A Georgian of Jewish descent, Patarkatsishvili cut his political teeth as a member of the Soviet-era Komsomol youth organization, where he met many of his future business contacts.

He made his fortune working with Berezovsky in Moscow in the early 1990s, when the Russian businessman was known as the "grey cardinal of the Kremlin" for his close links with then-president Boris Yeltsin.

In 1992, Patarkatsishvili became deputy director of LogoVAZ, Berezovsky's consignment dealer for AvtoVAZ, the famed Russian car manufacturer and maker of the Lada.

His interest in the media -- which he would later pursue in Georgia -- began in 1995 when he became deputy director of Russia's ORT television channel. He later worked as general director for another Russian channel, TV6.

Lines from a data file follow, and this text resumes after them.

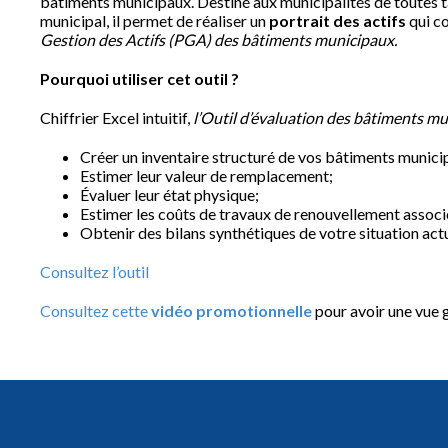
bâtiments municipaux. Destiné aux municipalités de toutes ta
municipal, il permet de réaliser un
portrait des actifs
qui co
Gestion des Actifs (PGA) des bâtiments municipaux.
Pourquoi utiliser cet outil ?
Chiffrier Excel intuitif,
l’Outil d’évaluation des bâtiments m
Créer un inventaire structuré de vos bâtiments munici
Estimer leur valeur de remplacement;
Évaluer leur état physique;
Estimer les coûts de travaux de renouvellement associ
Obtenir des bilans synthétiques de votre situation act
Consultez l’outil
Consultez cette
vidéo promotionnelle
pour avoir une vue gé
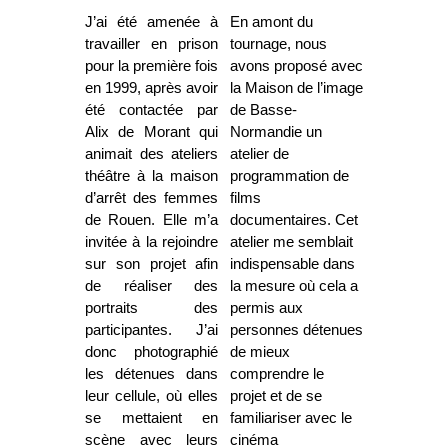
J’ai été amenée à
En amont du
travailler en prison
tournage, nous
pour la première fois
avons proposé avec
en 1999, après avoir
la Maison de l’image
été contactée par
de Basse-
Alix de Morant qui
Normandie un
animait des ateliers
atelier de
théâtre à la maison
programmation de
d’arrêt des femmes
films
de Rouen. Elle m’a
documentaires. Cet
invitée à la rejoindre
atelier me semblait
sur son projet afin
indispensable dans
de réaliser des
la mesure où cela a
portraits des
permis aux
participantes. J’ai
personnes détenues
donc photographié
de mieux
les détenues dans
comprendre le
leur cellule, où elles
projet et de se
se mettaient en
familiariser avec le
scène avec leurs
cinéma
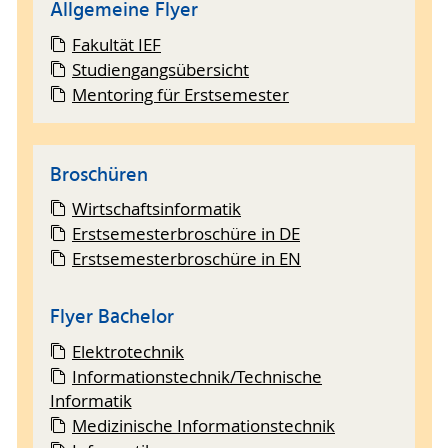
Allgemeine Flyer
Fakultät IEF
Studiengangsübersicht
Mentoring für Erstsemester
Broschüren
Wirtschaftsinformatik
Erstsemesterbroschüre in DE
Erstsemesterbroschüre in EN
Flyer Bachelor
Elektrotechnik
Informationstechnik/Technische
Informatik
Medizinische Informationstechnik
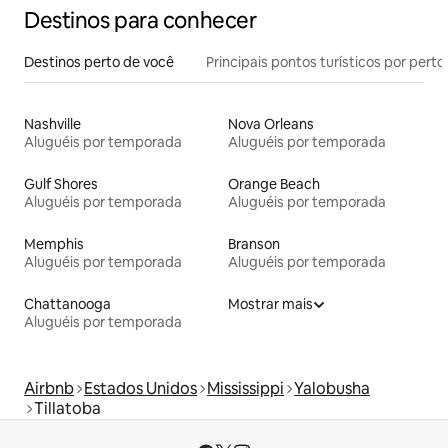
Destinos para conhecer
Destinos perto de você
Principais pontos turísticos por perto
Nashville
Nova Orleans
Aluguéis por temporada
Aluguéis por temporada
Gulf Shores
Orange Beach
Aluguéis por temporada
Aluguéis por temporada
Memphis
Branson
Aluguéis por temporada
Aluguéis por temporada
Chattanooga
Mostrar mais
Aluguéis por temporada
Airbnb
Estados Unidos
Mississippi
Yalobusha
Tillatoba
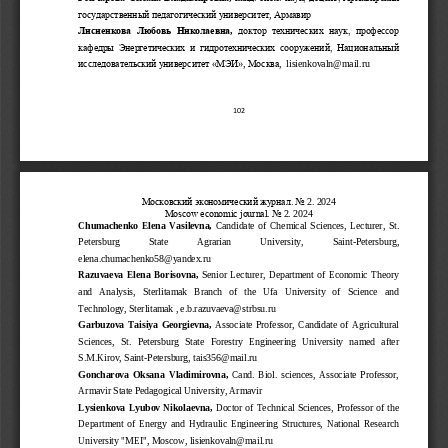
государственный педагогический университет
,
Армавир
Лисиенкова
Любовь  Николаевна
,
доктор 
технических  наук,  профессор 
кафедры  Энергетических  и  гидротехнических  сооружений,  Национальный 
исследовательский университет «МЭИ»
,
М
осква
,
lisienkovaln@mail.ru
102
Московский экономический журнал. No 
2
. 202
4
Moscow economic journal. No 
2
. 20
24
Chumachenko
Elena 
Vasilevna
,
Candidate  of  Chemical  Sciences, 
Lecturer,  St. 
Petersburg 
State 
Agrarian 
University
,
Saint
-
Petersburg
,
elena.chumachenko58@yandex.ru
Razuvaeva
Elena  Borisovna
,
Senior  Lecturer,  Department  of  Economic  Theory 
and   Analysis,   Sterlitamak   Branch   of   the   Ufa   University   of   Science   and 
Technology,
Sterlitamak
,
e.b.razuvaeva@strbsu.
ru
Garbuzova
Taisiya  Georgievna
,
Associate
Professor,  Can
didate  of  Agricultural 
Sciences
,
St.   Petersburg   State   Forestry   Engineering   U
niversity   named   after 
S.M.Kirov
,
Saint
-
Petersburg
,
tais356@mail.ru
Goncharova
Oksana  Vladimirovna
,
Cand. 
Biol.  sciences,  Associate  Professor, 
Armavir State Pedagogical University
,
Armavir
Lysienkova
Lyubov  Nikolaevna
,
Doctor of Technical Sciences, Professor of the 
Department  of  Energy  and  Hydraulic  Engineering  Structures,  National  Research 
University "MEI", 
Moscow
,
lisienkoval
n@mail.ru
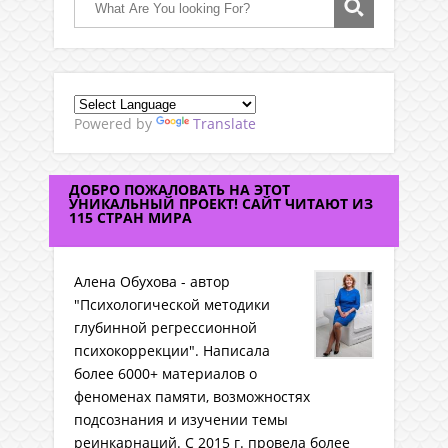
Powered by
Translate
ДОБРО ПОЖАЛОВАТЬ НА ЭТОТ
УНИКАЛЬНЫЙ ПРОЕКТ! САЙТ ЧИТАЮТ ИЗ
115 СТРАН МИРА
Алена Обухова - автор
"Психологической методики
глубинной регрессионной
психокоррекции". Написала
более 6000+ материалов о
феноменах памяти, возможностях
подсознания и изучении темы
реинкарнаций. C 2015 г. провела более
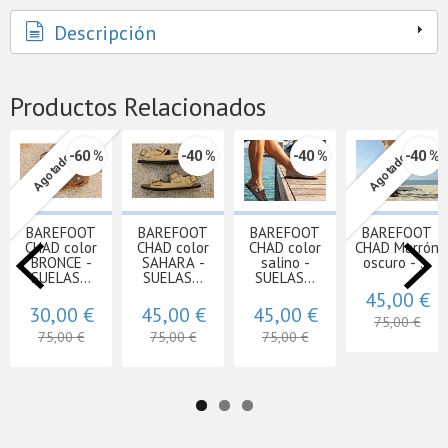
Descripción
Productos Relacionados
-60 %
-40 %
-40 %
-40 %
Agotado
Agotado
BAREFOOT
BAREFOOT
BAREFOOT
BAREFOOT
CHAD color
CHAD color
CHAD color
CHAD Marrón
BRONCE -
SAHARA -
salino -
oscuro - ...
SUELAS...
SUELAS...
SUELAS...
45,00 €
30,00 €
45,00 €
45,00 €
75,00 €
75,00 €
75,00 €
75,00 €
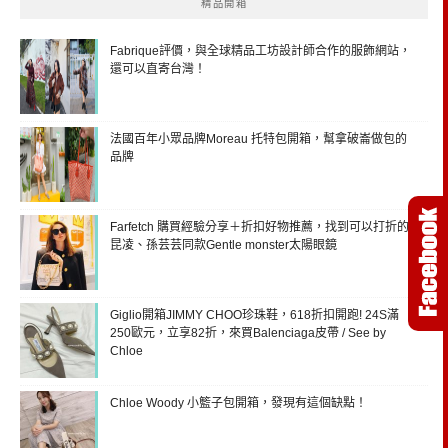
精品開箱
Fabrique評價，與全球精品工坊設計師合作的服飾網站，
還可以直寄台灣！
法國百年小眾品牌Moreau 托特包開箱，幫拿破崙做包的
品牌
Farfetch 購買經驗分享＋折扣好物推薦，找到可以打折的
昆凌、孫芸芸同款Gentle monster太陽眼鏡
Giglio開箱JIMMY CHOO珍珠鞋，618折扣開跑! 24S滿
250歐元，立享82折，來買Balenciaga皮帶 / See by
Chloe
Chloe Woody 小籃子包開箱，發現有這個缺點！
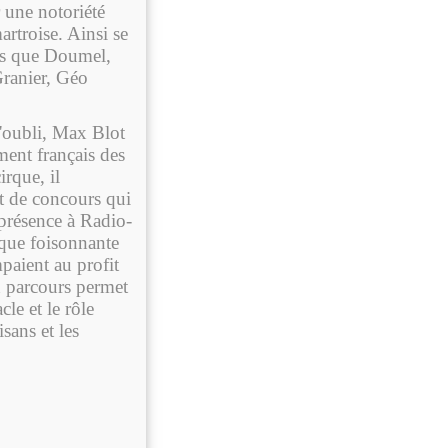
r une notoriété
rtroise. Ainsi se
ers que Doumel,
Granier, Géo
'oubli, Max Blot
ment français des
irque, il
et de concours qui
 présence à Radio-
que foisonnante
mpaient au profit
n parcours permet
le et le rôle
sans et les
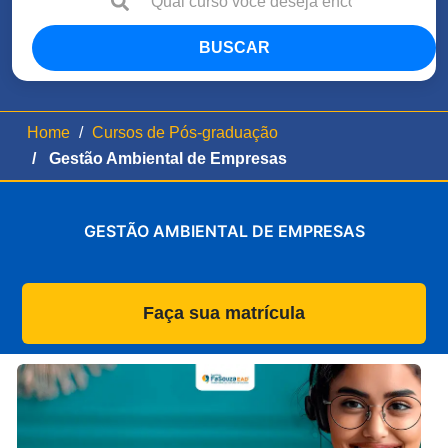
BUSCAR
Home
Cursos de Pós-graduação
Gestão Ambiental de Empresas
GESTÃO AMBIENTAL DE EMPRESAS
Faça sua matrícula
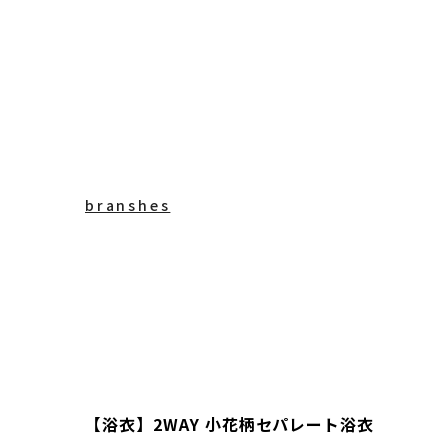
branshes
【浴衣】2WAY 小花柄セパレート浴衣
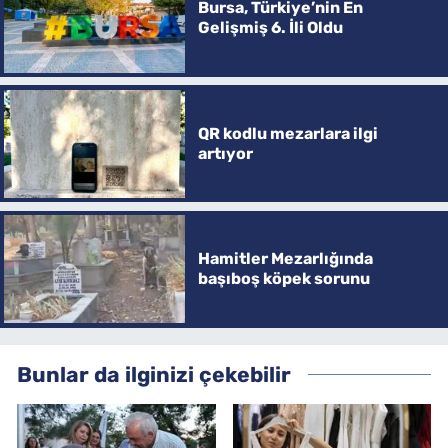
Bursa, Türkiye’nin En
Gelişmiş 6. İli Oldu
QR kodlu mezarlara ilgi
artıyor
Hamitler Mezarlığında
başıboş köpek sorunu
Bunlar da ilginizi çekebilir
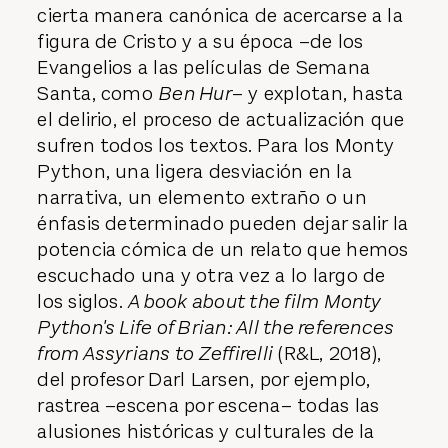
cierta manera canónica de acercarse a la
figura de Cristo y a su época –de los
Evangelios a las películas de Semana
Santa, como
Ben Hur
– y explotan, hasta
el delirio, el proceso de actualización que
sufren todos los textos. Para los Monty
Python, una ligera desviación en la
narrativa, un elemento extraño o un
énfasis determinado pueden dejar salir la
potencia cómica de un relato que hemos
escuchado una y otra vez a lo largo de
los siglos.
A book about the film Monty
Python's Life of Brian: All the references
from Assyrians to Zeffirelli
(R&L, 2018),
del profesor Darl Larsen, por ejemplo,
rastrea –escena por escena– todas las
alusiones históricas y culturales de la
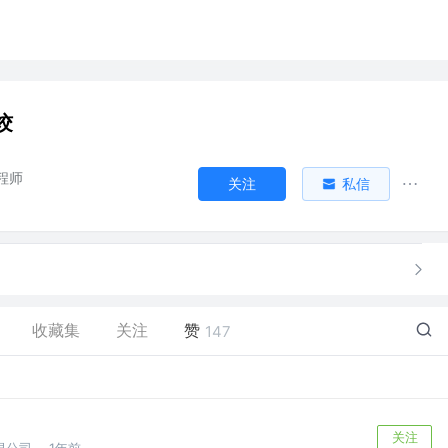
饺
程师
关注
私信
收藏集
关注
赞
147
关注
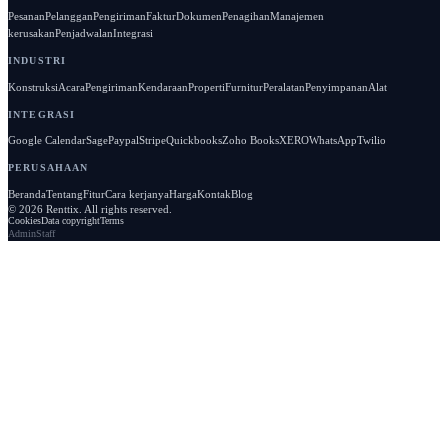
kredit
Mulai uji coba gratis
Pesan demo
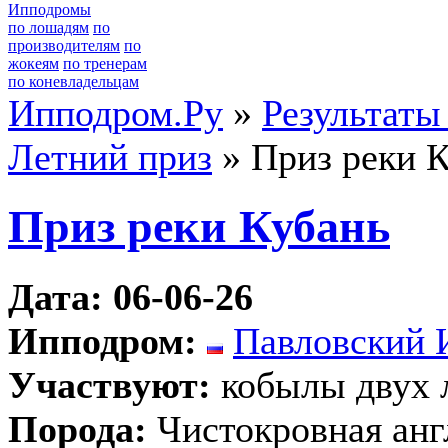
Ипподромы
по лошадям
по
производителям
по
жокеям
по тренерам
по коневладельцам
Ипподром.Ру
»
Результаты
Летний приз
» Приз реки 
Приз реки Кубань
Дата: 06-06-26
Ипподром:
Павловский 
Участвуют:
кобылы двух 
Порода:
Чистокровная анг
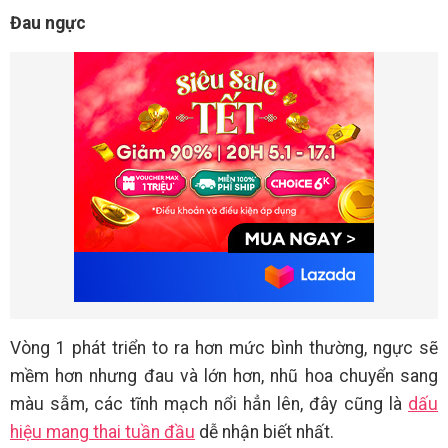
Đau ngực
Vòng 1 phát triển to ra hơn mức bình thường, ngực sẽ
mềm hơn nhưng đau và lớn hơn, nhũ hoa chuyển sang
màu sẫm, các tĩnh mạch nổi hẳn lên, đây cũng là
dấu
hiệu mang thai tuần đầu
dễ nhận biết nhất.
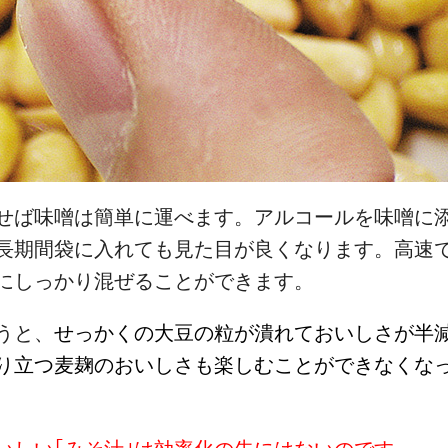
せば味噌は簡単に運べます。アルコールを味噌に
長期間袋に入れても見た目が良くなります。高速
にしっかり混ぜることができます。
うと、
せっかくの大豆の粒が潰れておいしさが半
り立つ麦麹のおいしさも楽しむことができなくな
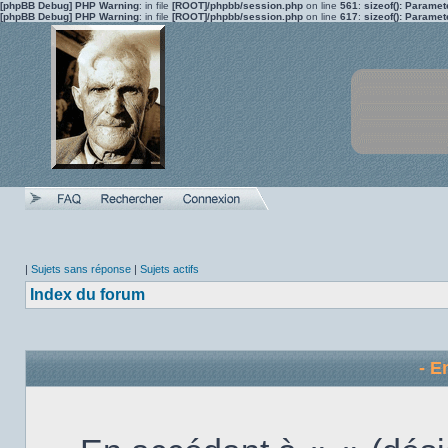
[phpBB Debug] PHP Warning
: in file
[ROOT]/phpbb/session.php
on line
561
:
sizeof(): Parame
[phpBB Debug] PHP Warning
: in file
[ROOT]/phpbb/session.php
on line
617
:
sizeof(): Parame
|
Sujets sans réponse
|
Sujets actifs
Index du forum
- E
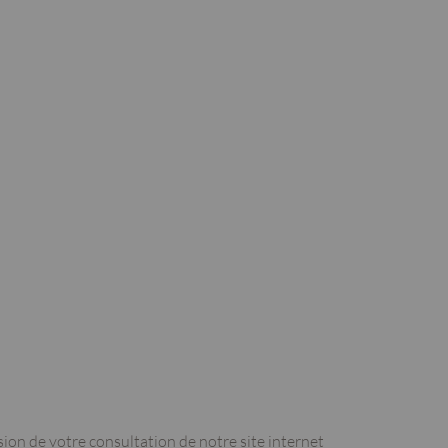
sion de votre consultation de notre site internet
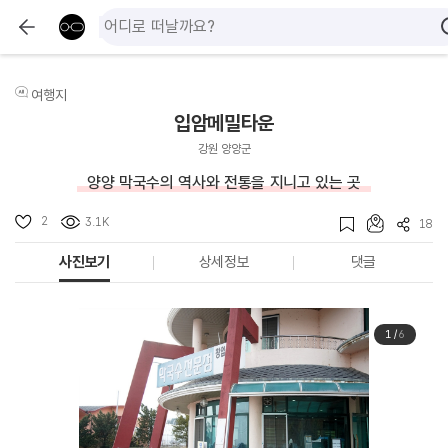
여행지
입암메밀타운
강원 양양군
양양 막국수의 역사와 전통을 지니고 있는 곳
2
3.1K
18
사진보기
상세정보
댓글
1
/
6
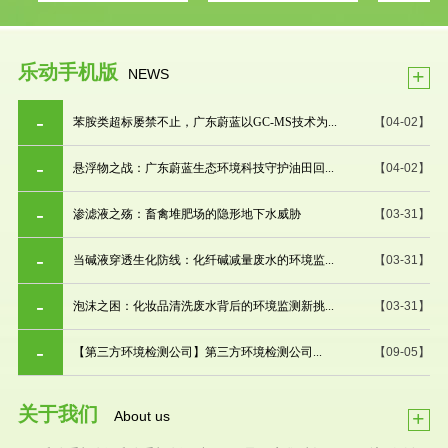
乐动手机版
+
NEWS
苯胺类超标屡禁不止，广东蔚蓝以GC-MS技术为...
【04-02】
悬浮物之战：广东蔚蓝生态环境科技守护油田回...
【04-02】
渗滤液之殇：畜禽堆肥场的隐形地下水威胁
【03-31】
当碱液穿透生化防线：化纤碱减量废水的环境监...
【03-31】
泡沫之困：化妆品清洗废水背后的环境监测新挑...
【03-31】
【第三方环境检测公司】第三方环境检测公司...
【09-05】
关于我们
+
About us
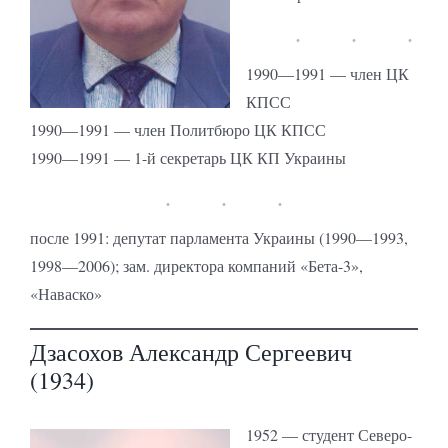
1990—1991 — член ЦК
КПСС
1990—1991 — член Политбюро ЦК КПСС
1990—1991 — 1-й секретарь ЦК КП Украины
после 1991: депутат парламента Украины (1990—1993,
1998—2006); зам. директора компаний «Бета-3»,
«Наваско»
Дзасохов Александр Сергеевич
(1934)
1952 — студент Северо-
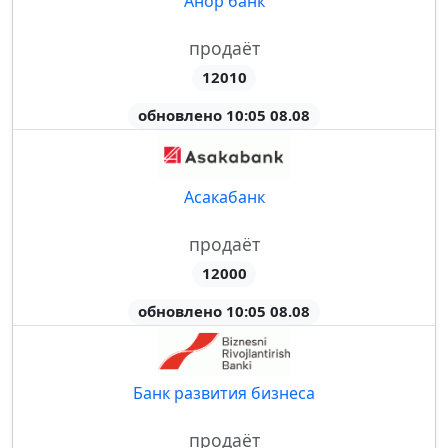
Анор банк
продаёт
12010
обновлено 10:05 08.08
Асакабанк
продаёт
12000
обновлено 10:05 08.08
Банк развития бизнеса
продаёт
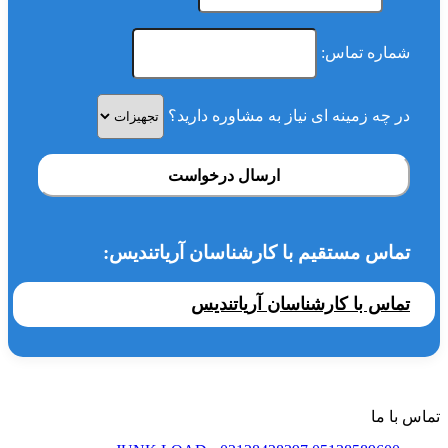
شماره تماس:
در چه زمینه ای نیاز به مشاوره دارید؟
ارسال درخواست
تماس مستقیم با کارشناسان آریاتندیس:
تماس با کارشناسان آریاتندیس
تماس با ما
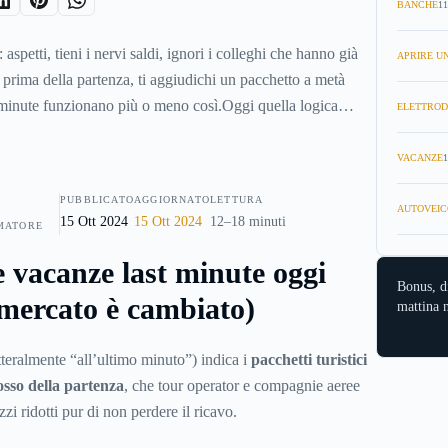
BANCHE
11
 aspetti, tieni i nervi saldi, ignori i colleghi che hanno già
APRIRE UN
 prima della partenza, ti aggiudichi un pacchetto a metà
 minute funzionano più o meno così.Oggi quella logica
ELETTROD
a più selettiva e, in certi momenti dell'anno, quasi
nie aeree usano sistemi di tariffazione dinamica da decenni
VACANZE
1
nza artificiale e del machine learning ha reso questi algoritmi
PUBBLICATO
AGGIORNATO
LETTURA
previsione della domanda e nell'aggiustamento dei prezzi in
AUTOVEIC
15 Ott 2024
15 Ott 2024
12–18 minuti
MATORE
 è che aspettare può ancora premiare, solo se sai esattamente
smettere di aspettare.Questa guida ti spiega tutto. Come
e vacanze last minute oggi
Bonus, d
fferte last minute, quando convengono e quando no, cosa
 mercato è cambiato)
mattina n
telarti e quali sono le alternative se il last minute non fa per
etteralmente “all’ultimo minuto”) indica i
pacchetti turistici
osso della partenza
, che tour operator e compagnie aeree
zi ridotti pur di non perdere il ricavo.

He returned to Georgia in 2001, just as Russian prosecutors were pursuing him and other associates of Berezovsky, who had fallen out with Yeltsin's successor, Vladimir Putin.

In June 2001, Patarkatsishvili was charged with attempting to organize the escape of Berezovsky associate Nikolai Glushkov from prison. In October 2002, he was charged with large-scale fraud during his time at LogoVAZ.

After supporting Saakashvili in the 2003 peaceful uprising dubbed the Rose Revolution, Patarkatsishvili subsequently turned against the president.